- **Quoted passage**
= Beginning of Section =

Do you mind if I ask a follow up question? My data set contains time series of 5 years for 200 individuals (one data point for each year). Should I consider them as repeated measurements?

One more. If I define mu_t as in

then mu_t is not defined for AR term since link g(y_{t-i}) is inf if g is logit. What mu_t you have in mind?

Suppose I pick up bernoulli probability gamma to depend on time and gamma_t=inv_logit(mu_t). I am struggling to understand what should be mu_t. Is it x_t*b where x_t is covariate and b is coefficient? Or something more elaborate?

I was just making something up, honestly :D.

The assumption was that \mu_t represents some sort of underlying time series process (maybe a Gaussian process, maybe a random walk), and that it lived on an unconstrained space. If you wanted that to determine a probability parameter then you’d have to throw a link function in there.

So that time series could include regression terms and such depending on what type of time series it was. That make sense?

Yes, it does. Something like \mu_t=x_t^T\beta+...?
What I am missing is how to cast random walk y_t=y_{t−1}+\epsilon_t or AR y_t=ϕy_{t−1}+\epsilon_t into this. Perhaps y_t=x_t^T\beta+ϕ(y_{t−1}-x_{t-1}^T\beta)+\epsilon_t? In this case \mu_t=x_t^T\beta? Or something else? Bit confused…

Good question. I’m not sure. Maybe something like:

\theta_t \sim N(\theta_{t - 1}, \sigma)\\ \mu_t = x_t^T \beta + \theta_t

So you have a bit driven by measured covariates and then some unexplained time series term. But this probably warrants and poke around the forums for specific time series models.

= End of Section =

Reproduce the forum exchange on modeling time series word for word, in full. Rely only on the forum exchange above for what follows.

- **Source material**
= Beginning of Section =

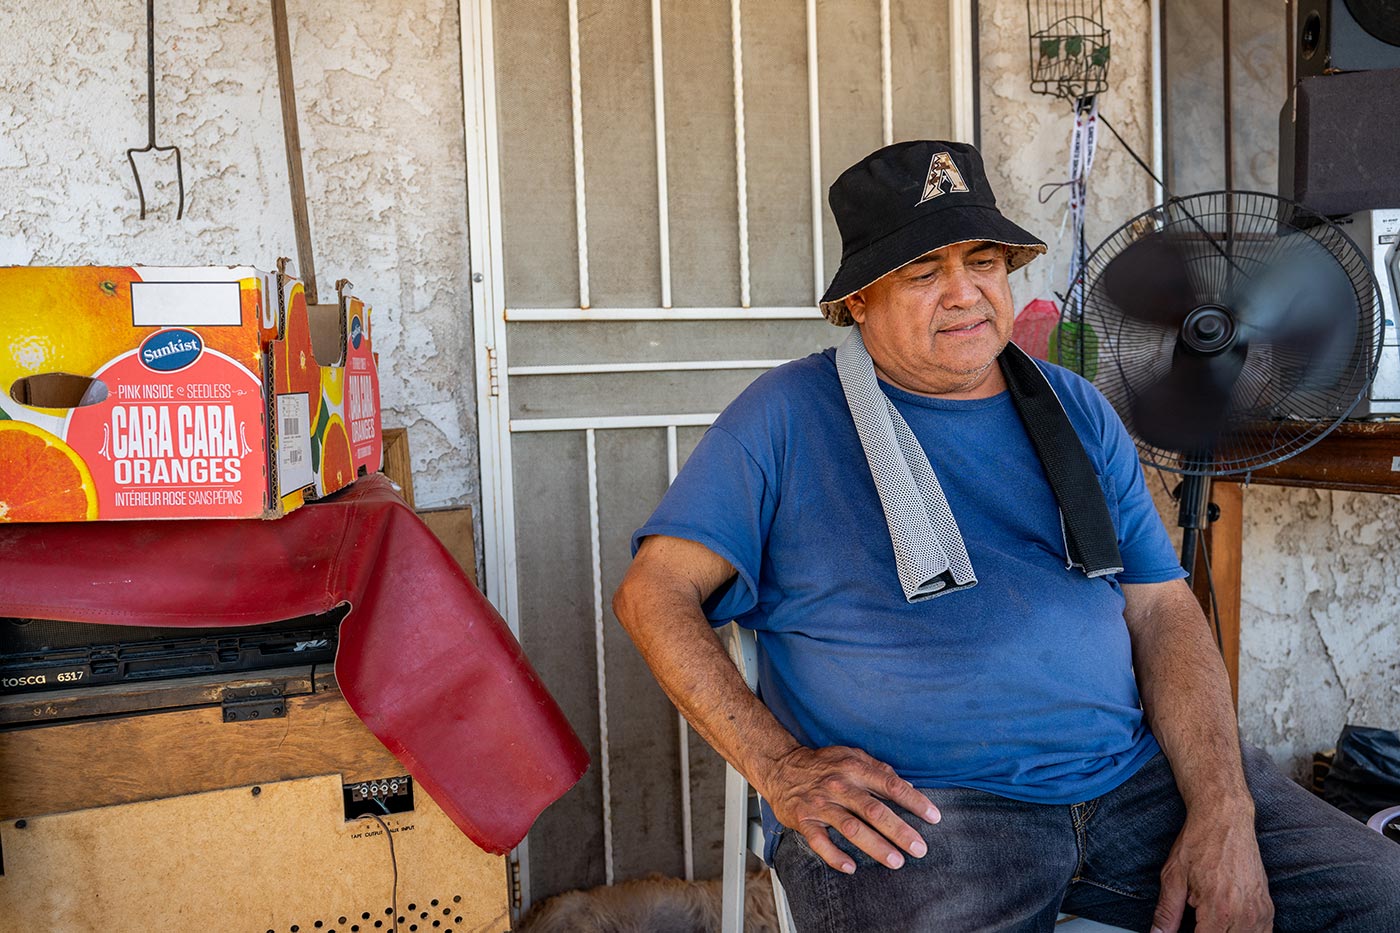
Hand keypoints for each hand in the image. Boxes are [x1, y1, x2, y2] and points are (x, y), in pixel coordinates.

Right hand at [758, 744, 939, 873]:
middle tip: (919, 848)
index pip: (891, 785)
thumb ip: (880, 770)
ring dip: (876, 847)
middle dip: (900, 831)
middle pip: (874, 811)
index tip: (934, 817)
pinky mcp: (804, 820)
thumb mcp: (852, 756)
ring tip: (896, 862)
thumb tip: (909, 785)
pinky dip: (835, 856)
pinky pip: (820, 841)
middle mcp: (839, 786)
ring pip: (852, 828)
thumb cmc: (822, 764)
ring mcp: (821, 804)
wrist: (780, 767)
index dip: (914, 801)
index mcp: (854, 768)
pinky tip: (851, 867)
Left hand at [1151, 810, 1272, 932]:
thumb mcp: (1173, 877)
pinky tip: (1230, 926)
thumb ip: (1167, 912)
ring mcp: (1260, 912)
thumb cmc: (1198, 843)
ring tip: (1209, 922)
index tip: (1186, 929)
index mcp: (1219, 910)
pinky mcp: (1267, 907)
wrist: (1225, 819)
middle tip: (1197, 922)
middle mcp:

= End of Section =

- **Answer section**
Do you mind if I ask a follow up question? My data set contains time series of 5 years for 200 individuals (one data point for each year). Should I consider them as repeated measurements?

One more. If I define mu_t as in

then mu_t is not defined for AR term since link g(y_{t-i}) is inf if g is logit. What mu_t you have in mind?

Suppose I pick up bernoulli probability gamma to depend on time and gamma_t=inv_logit(mu_t). I am struggling to understand what should be mu_t. Is it x_t*b where x_t is covariate and b is coefficient? Or something more elaborate?

I was just making something up, honestly :D.

The assumption was that \mu_t represents some sort of underlying time series process (maybe a Gaussian process, maybe a random walk), and that it lived on an unconstrained space. If you wanted that to determine a probability parameter then you’d have to throw a link function in there.

So that time series could include regression terms and such depending on what type of time series it was. That make sense?

Yes, it does. Something like \mu_t=x_t^T\beta+...?
What I am missing is how to cast random walk y_t=y_{t−1}+\epsilon_t or AR y_t=ϕy_{t−1}+\epsilon_t into this. Perhaps y_t=x_t^T\beta+ϕ(y_{t−1}-x_{t-1}^T\beta)+\epsilon_t? In this case \mu_t=x_t^T\beta? Or something else? Bit confused…

Good question. I’m not sure. Maybe something like:

\theta_t \sim N(\theta_{t - 1}, \sigma)\\ \mu_t = x_t^T \beta + \theta_t

So you have a bit driven by measured covariates and then some unexplained time series term. But this probably warrants and poke around the forums for specific time series models.